Galvanisé
Elèves insupportables aujourd'hui : pas cadrés, pas tenus… Un véritable tumulte dans la salle de cette école ZEP. Et comme toujours dans ces cas-là, des maîtres effacés (ou crieurs !!). J'avais 70 gamins (classes de CM2 et 1 classe de 5ème) à "tenir" pendant 1 heure. Face à une telle situation, il n'y a qu'un choix, et pas deux : je dois "les conquérir".
Alors j'ai fait une véritable performance, inventé des postures, des bons mots, des situations, des rebondissements, trouvé moultes ficelles… Et au bout du compte, ils ont été conquis, pour ne pas dire subjugués !
Ce sont ces situations extrêmes qui ont forgé mon métier de conteur.
Je suis sorti de ces séances (il y en a eu 3 d'affilée), non pas sur les rotules, mais gonflé à bloc. Dans la rue, il fallait que je me retienne pour ne pas remonter les bretelles à tous les passants.
Sur le coup de midi, je suis allé prendre le plat du jour dans un petit resto du coin.

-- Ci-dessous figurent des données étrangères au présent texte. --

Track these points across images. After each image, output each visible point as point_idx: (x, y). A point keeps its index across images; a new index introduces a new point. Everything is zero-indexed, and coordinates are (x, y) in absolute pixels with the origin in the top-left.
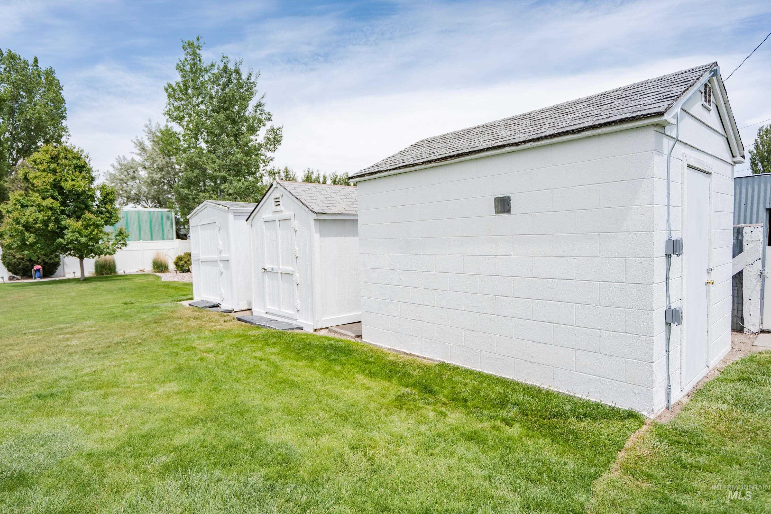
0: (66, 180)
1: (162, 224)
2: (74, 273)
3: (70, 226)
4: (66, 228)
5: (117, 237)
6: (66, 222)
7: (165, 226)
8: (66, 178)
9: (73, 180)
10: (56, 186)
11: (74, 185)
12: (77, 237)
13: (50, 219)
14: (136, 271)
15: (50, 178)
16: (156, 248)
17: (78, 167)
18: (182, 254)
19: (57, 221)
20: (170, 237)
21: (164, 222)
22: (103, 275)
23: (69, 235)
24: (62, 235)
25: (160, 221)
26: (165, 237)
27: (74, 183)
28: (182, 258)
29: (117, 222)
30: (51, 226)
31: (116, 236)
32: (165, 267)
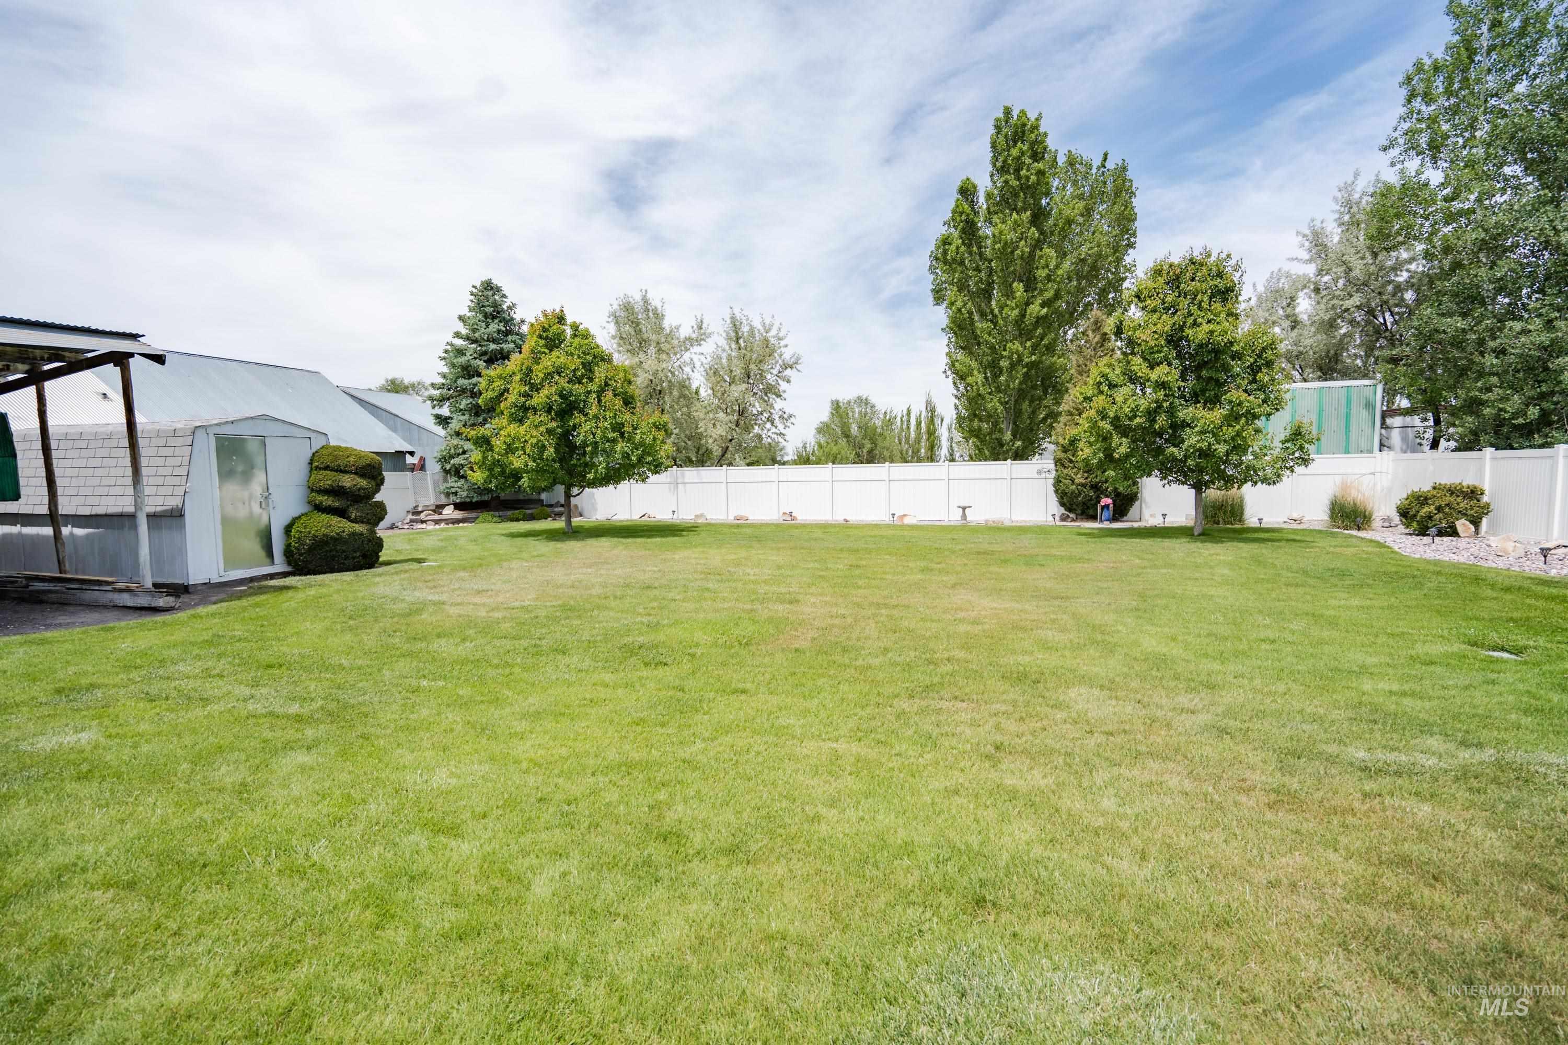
0: (1195, 324)
1: (1348, 416)
2: (1164, 515)
3: (1194, 419)
4: (1185, 425)
5: (1287, 445)
6: (1186, 413)
7: (1353, 421)
8: (1195, 320)
9: (1209, 322)
10: (1175, 339)
11: (1212, 332)
12: (1209, 444)
13: (1160, 407)
14: (1282, 520)
15: (1166, 323)
16: (1342, 471)
17: (1220, 292)
18: (1426, 487)
19: (1171, 411)
20: (1363, 446)
21: (1354, 411)
22: (1218, 523)
23: (1192, 439)
24: (1176, 441)
25: (1344, 410)
26: (1353, 446)
27: (1212, 327)
28: (1426, 499)
29: (1277, 410)
30: (1162, 421)
31: (1283, 442)
32: (1365, 517)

Comme le service traînait, et comme j'étais encore chaud bouillant, je me suis levé et j'ai dit à toute la salle : "Bon, tant pis, je n'irai pas travailler cet après-midi" ! Et m'adressant aux serveurs : "vous me ferez un mot d'excuses !".
Du coup, j'ai été servi aux petits soins et j'ai même eu droit au café offert ! hé, hé !
Un jour, il faudrait que je parle du pouvoir de la parole. Il est véritable, il peut même être total. Le métier de conteur est un métier de pouvoir. Il importe plus que tout d'en être conscient. Il importe tout autant d'excercer cet art que de savoir aussi s'effacer. Vive les poètes, ils le savent je crois, mieux que nul autre.